Entries provided Start Marker
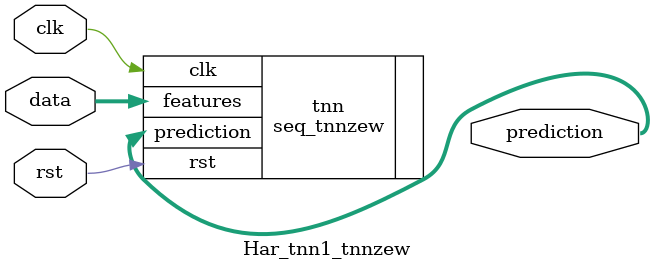
<source format=v>













module Har_tnn1_tnnzew #(

parameter FEAT_CNT = 12,
parameter HIDDEN_CNT = 40,
parameter FEAT_BITS = 4,
parameter CLASS_CNT = 6,
parameter TEST_CNT = 1000




  ) (
  input clk,
  input rst,
  input [FEAT_CNT*FEAT_BITS-1:0] data,
  output [$clog2(CLASS_CNT)-1:0] prediction
  );

  seq_tnnzew #(
      .FEAT_CNT(FEAT_CNT),.FEAT_BITS(FEAT_BITS),.HIDDEN_CNT(HIDDEN_CNT),.CLASS_CNT(CLASS_CNT),
  .SPARSE_VALS(480'b010010001001000100010000000011000000000000001010011000010010110010010010000011010010000000000110000100001011000100001001000001011001000010100000001000001010010001000100001001011010101011001000110010000100010000100000000011000000101100010000110101100001101000101000000100000001000100001001000000001010010011000101010010000011101011110000000010001100001100001000101000100011000000100000100101000110101000001100001111100101000111001000000000001100000000000000001100101010110101000010),
  .MASK(480'b111110011001100100010001001011100101010000111011111101010011110011011011100011111111111000111110000111111011001100001111100011011111101110100001001001011010010011011110101011011111101111001010111010010101011110110000001011001000111100010010110111101111101100101001101101000011111100001001110000101011010011001101111010101011101011110001110010001100001100111110111011101111010000101110101111111111101100001110001111100101111111001000101000111101100000010000001110101110111111011011),
  .NONZERO_CNT(320'h08040606080809080806080605070907070604060a0606060606080705070a050b0607070702070a),
  .WIDTHS(320'h06060606060706070606060706070607060606070706060606070607060706070706080707060706),
  .SPARSE_VALS2(89'b10010110011111001000011111001110110110101011011001101110001000101101101100100001101100111),  // Bits of not-zeroes
  .COL_INDICES(712'h272623201d1b1a1712110d0b03002623201f1d19120e0c0b0805042622201f1d18151211100b04010021201b1a1918161512110d0a060100242322211f1d18161412100e0c0b0a06052422201e1c1a1918161411100e0d0a06), // Column of non-zeros
  .ROW_PTRS(56'h594b3e30211000) // Column of non-zeros // Start indices per row
      ) tnn (
    .clk(clk),
    .rst(rst),
    .features(data),
    .prediction(prediction)
  );

endmodule

</source>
Entries provided End Marker
Could you reproduce all of the data above exactly and skip any image?

<source format=v>













module Har_tnn1_tnnzew #(

parameter FEAT_CNT = 12,
parameter HIDDEN_CNT = 40,
parameter FEAT_BITS = 4,
parameter CLASS_CNT = 6,
parameter TEST_CNT = 1000




  ) (
  input clk,
  input rst,
  input [FEAT_CNT*FEAT_BITS-1:0] data,
  output [$clog2(CLASS_CNT)-1:0] prediction
  );

  seq_tnnzew #(
      .FEAT_CNT(FEAT_CNT),.FEAT_BITS(FEAT_BITS),.HIDDEN_CNT(HIDDEN_CNT),.CLASS_CNT(CLASS_CNT),
  .SPARSE_VALS(480'b010010001001000100010000000011000000000000001010011000010010110010010010000011010010000000000110000100001011000100001001000001011001000010100000001000001010010001000100001001011010101011001000110010000100010000100000000011000000101100010000110101100001101000101000000100000001000100001001000000001010010011000101010010000011101011110000000010001100001100001000101000100011000000100000100101000110101000001100001111100101000111001000000000001100000000000000001100101010110101000010),
  .MASK(480'b111110011001100100010001001011100101010000111011111101010011110011011011100011111111111000111110000111111011001100001111100011011111101110100001001001011010010011011110101011011111101111001010111010010101011110110000001011001000111100010010110111101111101100101001101101000011111100001001110000101011010011001101111010101011101011110001110010001100001100111110111011101111010000101110101111111111101100001110001111100101111111001000101000111101100000010000001110101110111111011011),
  .NONZERO_CNT(320'h08040606080809080806080605070907070604060a0606060606080705070a050b0607070702070a),
  .WIDTHS(320'h06060606060706070606060706070607060606070706060606070607060706070706080707060706),
  .SPARSE_VALS2(89'b10010110011111001000011111001110110110101011011001101110001000101101101100100001101100111),  // Bits of not-zeroes
  .COL_INDICES(712'h272623201d1b1a1712110d0b03002623201f1d19120e0c0b0805042622201f1d18151211100b04010021201b1a1918161512110d0a060100242322211f1d18161412100e0c0b0a06052422201e1c1a1918161411100e0d0a06), // Column of non-zeros
  .ROW_PTRS(56'h594b3e30211000) // Column of non-zeros // Start indices per row
      ) tnn (
    .clk(clk),
    .rst(rst),
    .features(data),
    .prediction(prediction)
  );

endmodule

</source>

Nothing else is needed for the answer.